Но святой отец повелел ему сойти в чистилище, — вперед же, смелее сквозь пламя!
Он выпрямился. Голос его зазвучал металлом. Предстояло, наконец, изложить главнейшее дело. Речь шла о несчастном архиепископе Толедском, первом прелате страны, Бартоломе Карранса, обвиненном испанской инквизицией в склонности к лютеранству. Одной только испанской инквизицией, — Аквавива это подчеркнул. Никогда Рим не верил в вину достойнейшего человека. Сам папа, строжайший из строгих, не считал его виновным.

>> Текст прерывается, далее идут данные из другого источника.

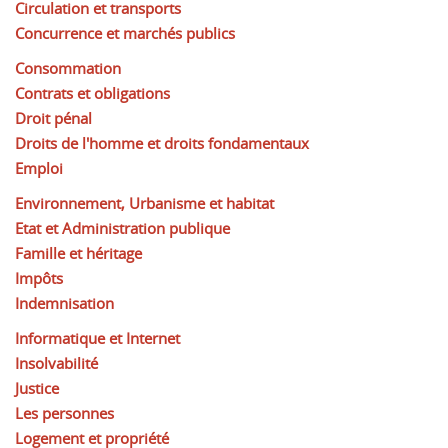
Circulation et transports
Concurrence et marchés publics
Consommation
Contrats et obligations
Droit pénal
Droits de l'homme et droits fondamentaux
Emploi
Environnement, Urbanisme et habitat
Etat et Administration publique
Famille et héritage
Impôts
Indemnisation
Informatique et Internet
Insolvabilité
Justice
Les personnes
Logement et propriété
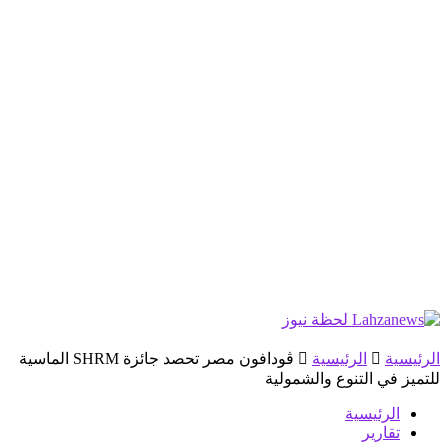
الرئيسية
الرئيسية
ڤودافون مصر تحصد جائزة SHRM الماسية
للتميز في التنوع والشمولية
الرئيسية
تقارير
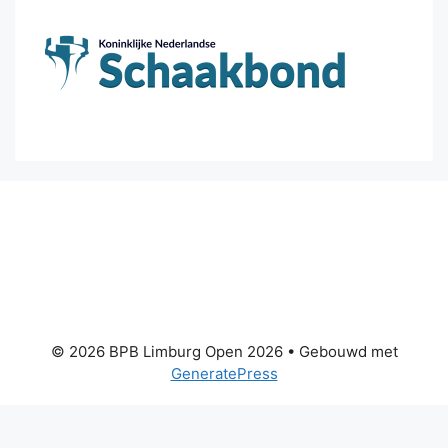
© 2026 BPB Limburg Open 2026
• Gebouwd met
GeneratePress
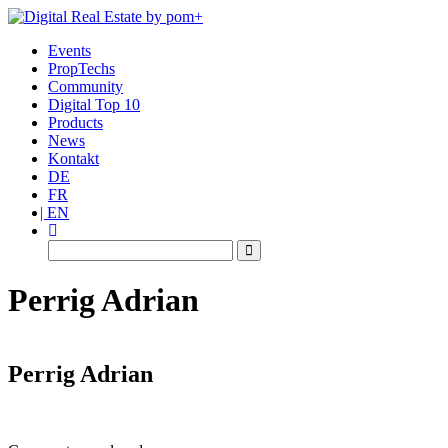
Events
PropTechs
Community
Digital Top 10
Products
News
Kontakt
DE
FR
EN
Perrig Adrian
Perrig Adrian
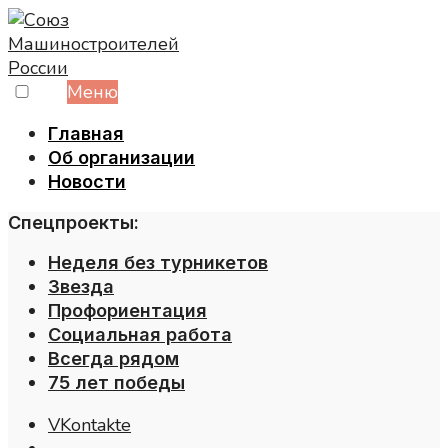
Skip
to
content
Меню
Главная
Об организации
Новости
Спецпроекты:
Неделя без турникетов
Звезда
Профориентация
Социальная работа
Всегда рядом
75 лет победы
VKontakte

Если бы дело разбиралось в курии, злосчастный старик был бы давно освобожден. Но испанские судьи упорствуют, и тому причиной строгий наказ короля. Тем временем разоряется толедское епископство, первое и богатейшее в Испании, и государство конфискует его громадные доходы — все, без остатка. Не сам святой отец, не он — его легат, но глаза мира могут увидеть в этом истинную причину королевской неумолимости.